String ending with character in parboiled2, when the string can contain that character

436 views Asked by At

I've come across a tricky problem writing a parboiled2 parser, which is that I need to match a portion of a line which is a string which has its end marked by a : character. This would be easy enough, except that the string can contain the : character.

At the moment I've got this which treats the string as a group of colon-terminated strings and concats them, but this consumes the trailing : which I don't want as the trailing : is not part of the string itself.

def address = rule { capture(oneOrMore(zeroOrMore(noneOf(":")) ~ ":")) }

I feel like I should be using &(":") somewhere in here but I'm struggling to work that in while matching the interstitial : characters.

Example successful matches (as part of a longer string):

  • localhost: -> localhost
  • 1::: -> 1::
  • ::: -> ::

Mismatches:

  • :

Any suggestions would be welcome, even if it's "you can't do this" so I can stop racking my brains.


The context for this is parsing the bind setting in an HAProxy configuration file. Some examples of valid strings given the following (simplified) case classes are:

case class Bind(endpoint: Endpoint, params: Seq[String])
case class Endpoint(address: Option[String], port: Option[Int])
  • bind :80 -> Bind(Endpoint(None, Some(80)), Seq())
  • bind localhost:80 -> Bind(Endpoint(Some("localhost"), Some(80)), Seq())
  • bind localhost -> Bind(Endpoint(Some("localhost"), None), Seq())
  • bind :80 param1 -> Bind(Endpoint(None, Some(80)), Seq("param1")))

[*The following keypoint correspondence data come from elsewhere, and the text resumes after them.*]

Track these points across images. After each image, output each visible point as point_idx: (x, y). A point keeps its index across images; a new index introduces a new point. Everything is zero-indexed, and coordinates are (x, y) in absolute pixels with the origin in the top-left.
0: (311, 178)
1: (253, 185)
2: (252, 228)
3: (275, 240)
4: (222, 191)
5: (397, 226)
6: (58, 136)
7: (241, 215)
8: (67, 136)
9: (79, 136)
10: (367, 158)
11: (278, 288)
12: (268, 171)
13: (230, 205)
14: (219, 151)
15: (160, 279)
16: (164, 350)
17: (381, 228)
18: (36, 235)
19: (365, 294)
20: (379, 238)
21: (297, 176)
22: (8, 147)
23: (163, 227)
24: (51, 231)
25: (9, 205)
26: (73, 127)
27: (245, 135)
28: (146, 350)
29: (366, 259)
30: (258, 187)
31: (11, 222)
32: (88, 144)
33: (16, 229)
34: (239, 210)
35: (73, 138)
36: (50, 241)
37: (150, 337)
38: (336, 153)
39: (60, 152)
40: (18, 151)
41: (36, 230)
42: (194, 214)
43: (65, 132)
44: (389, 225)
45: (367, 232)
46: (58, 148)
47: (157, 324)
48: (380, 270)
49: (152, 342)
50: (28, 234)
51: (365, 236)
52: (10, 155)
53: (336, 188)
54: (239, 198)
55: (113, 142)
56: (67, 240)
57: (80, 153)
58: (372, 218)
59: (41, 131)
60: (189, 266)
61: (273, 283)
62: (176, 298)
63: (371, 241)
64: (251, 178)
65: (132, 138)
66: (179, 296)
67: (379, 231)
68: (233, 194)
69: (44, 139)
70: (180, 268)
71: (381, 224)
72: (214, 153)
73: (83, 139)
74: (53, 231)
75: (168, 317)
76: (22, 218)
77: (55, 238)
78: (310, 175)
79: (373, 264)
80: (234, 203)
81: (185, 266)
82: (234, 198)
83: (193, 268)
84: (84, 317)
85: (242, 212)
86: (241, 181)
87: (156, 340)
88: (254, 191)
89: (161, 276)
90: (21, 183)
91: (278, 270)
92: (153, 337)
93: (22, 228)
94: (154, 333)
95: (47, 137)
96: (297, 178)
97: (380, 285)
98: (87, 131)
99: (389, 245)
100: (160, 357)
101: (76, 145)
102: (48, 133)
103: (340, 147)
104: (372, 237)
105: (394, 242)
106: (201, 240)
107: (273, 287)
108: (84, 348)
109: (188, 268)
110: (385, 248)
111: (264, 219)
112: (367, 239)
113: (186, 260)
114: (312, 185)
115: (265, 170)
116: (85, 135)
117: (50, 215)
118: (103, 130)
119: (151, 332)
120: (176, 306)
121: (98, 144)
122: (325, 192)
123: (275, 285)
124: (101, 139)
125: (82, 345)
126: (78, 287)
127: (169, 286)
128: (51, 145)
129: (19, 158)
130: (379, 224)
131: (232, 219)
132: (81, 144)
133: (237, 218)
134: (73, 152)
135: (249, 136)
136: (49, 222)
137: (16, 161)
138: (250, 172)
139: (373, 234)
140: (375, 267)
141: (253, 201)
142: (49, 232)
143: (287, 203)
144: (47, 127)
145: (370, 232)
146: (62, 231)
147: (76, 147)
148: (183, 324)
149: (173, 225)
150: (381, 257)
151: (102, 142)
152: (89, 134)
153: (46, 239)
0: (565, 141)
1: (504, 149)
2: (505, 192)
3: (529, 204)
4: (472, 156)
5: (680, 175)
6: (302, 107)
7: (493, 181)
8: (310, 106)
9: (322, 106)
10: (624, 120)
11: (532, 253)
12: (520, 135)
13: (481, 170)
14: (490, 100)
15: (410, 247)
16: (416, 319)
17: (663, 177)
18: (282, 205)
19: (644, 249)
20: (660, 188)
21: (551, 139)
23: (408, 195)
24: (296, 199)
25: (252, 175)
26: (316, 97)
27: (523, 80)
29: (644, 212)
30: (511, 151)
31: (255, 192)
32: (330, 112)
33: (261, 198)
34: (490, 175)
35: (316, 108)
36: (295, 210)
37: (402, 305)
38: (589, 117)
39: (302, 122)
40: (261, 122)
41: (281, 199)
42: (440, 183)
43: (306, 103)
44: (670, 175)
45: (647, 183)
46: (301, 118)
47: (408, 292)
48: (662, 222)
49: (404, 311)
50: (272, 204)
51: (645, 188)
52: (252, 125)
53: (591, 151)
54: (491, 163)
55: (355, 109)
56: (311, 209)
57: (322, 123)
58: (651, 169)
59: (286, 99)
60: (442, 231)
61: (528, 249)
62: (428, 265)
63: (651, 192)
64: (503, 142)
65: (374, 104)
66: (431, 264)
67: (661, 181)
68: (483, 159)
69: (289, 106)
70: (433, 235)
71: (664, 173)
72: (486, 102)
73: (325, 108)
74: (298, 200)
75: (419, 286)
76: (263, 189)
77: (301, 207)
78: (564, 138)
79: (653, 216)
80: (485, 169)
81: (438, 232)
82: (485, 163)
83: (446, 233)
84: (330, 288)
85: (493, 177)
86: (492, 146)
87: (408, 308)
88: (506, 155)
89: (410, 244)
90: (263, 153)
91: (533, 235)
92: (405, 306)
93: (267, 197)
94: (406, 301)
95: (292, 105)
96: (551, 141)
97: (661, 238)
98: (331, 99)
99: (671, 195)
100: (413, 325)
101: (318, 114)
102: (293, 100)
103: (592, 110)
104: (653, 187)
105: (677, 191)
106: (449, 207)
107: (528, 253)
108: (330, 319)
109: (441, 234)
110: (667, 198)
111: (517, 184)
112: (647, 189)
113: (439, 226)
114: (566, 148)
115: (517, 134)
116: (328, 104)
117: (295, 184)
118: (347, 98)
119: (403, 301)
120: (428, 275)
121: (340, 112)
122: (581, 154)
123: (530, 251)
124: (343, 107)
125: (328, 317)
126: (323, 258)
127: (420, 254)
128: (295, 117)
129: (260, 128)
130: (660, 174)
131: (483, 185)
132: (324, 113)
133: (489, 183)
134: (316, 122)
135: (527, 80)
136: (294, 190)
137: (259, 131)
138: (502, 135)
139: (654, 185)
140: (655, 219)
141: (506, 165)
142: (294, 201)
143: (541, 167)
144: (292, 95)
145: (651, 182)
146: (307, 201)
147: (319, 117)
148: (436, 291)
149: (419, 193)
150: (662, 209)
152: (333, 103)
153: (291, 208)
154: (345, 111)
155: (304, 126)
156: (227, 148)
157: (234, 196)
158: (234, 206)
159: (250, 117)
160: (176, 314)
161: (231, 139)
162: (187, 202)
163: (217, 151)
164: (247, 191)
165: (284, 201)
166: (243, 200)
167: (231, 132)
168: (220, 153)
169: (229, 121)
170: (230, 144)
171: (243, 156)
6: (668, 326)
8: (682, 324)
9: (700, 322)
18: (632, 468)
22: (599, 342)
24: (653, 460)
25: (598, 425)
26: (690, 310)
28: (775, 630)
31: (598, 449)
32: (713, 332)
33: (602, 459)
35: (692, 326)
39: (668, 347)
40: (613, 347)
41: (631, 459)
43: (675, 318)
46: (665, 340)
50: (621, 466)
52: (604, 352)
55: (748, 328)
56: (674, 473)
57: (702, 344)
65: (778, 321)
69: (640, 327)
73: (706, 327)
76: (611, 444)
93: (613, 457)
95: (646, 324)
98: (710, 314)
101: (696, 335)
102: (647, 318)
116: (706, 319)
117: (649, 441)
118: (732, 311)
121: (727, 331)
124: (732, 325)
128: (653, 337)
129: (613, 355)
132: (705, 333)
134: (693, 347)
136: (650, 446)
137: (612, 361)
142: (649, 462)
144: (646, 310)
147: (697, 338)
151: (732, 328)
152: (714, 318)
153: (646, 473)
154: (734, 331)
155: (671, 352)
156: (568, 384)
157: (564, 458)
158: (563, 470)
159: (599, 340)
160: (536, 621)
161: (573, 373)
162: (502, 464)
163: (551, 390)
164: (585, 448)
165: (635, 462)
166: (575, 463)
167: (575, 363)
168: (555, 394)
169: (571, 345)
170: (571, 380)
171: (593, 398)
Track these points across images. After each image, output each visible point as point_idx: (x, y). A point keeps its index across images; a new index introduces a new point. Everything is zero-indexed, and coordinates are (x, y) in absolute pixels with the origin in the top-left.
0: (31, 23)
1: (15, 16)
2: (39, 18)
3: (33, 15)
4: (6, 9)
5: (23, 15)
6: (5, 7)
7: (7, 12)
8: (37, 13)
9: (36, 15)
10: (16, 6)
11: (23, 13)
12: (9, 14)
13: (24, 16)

In other words, if there is a string it needs to be terminated before the final : as that's the indicator that there is a port. The endpoint rule looks something like this:

def endpoint = rule { optional(address) ~ optional(':' ~ int) ~> Endpoint }

Ultimately the matchable string for the endpoint is terminated by either a space or the end of the line, so one option would be to just capture until the space and then parse the string separately, but I was hoping to do it within the main parser.

1

There are 1 answers

1
cbley On BEST ANSWER

I think that the following should work for your problem description:

def noColons = rule { zeroOrMore(noneOf(":")) }
def colonWithNext = rule { ':' ~ &(noColons ~ ':') }
def address = rule { capture(oneOrMore(noColons).separatedBy(colonWithNext)) ~ ':' }

The problem with your code was the usage of the ~ combinator, since an expression like A ~ B only matches if at first A matches and then B matches, but it would mismatch at B if rule B is part of rule A. There's no backtracking involved here, the parboiled2 parser only backtracks for alternatives.

So, in this case you have to make sure to consume the ':' only if there's another one following it.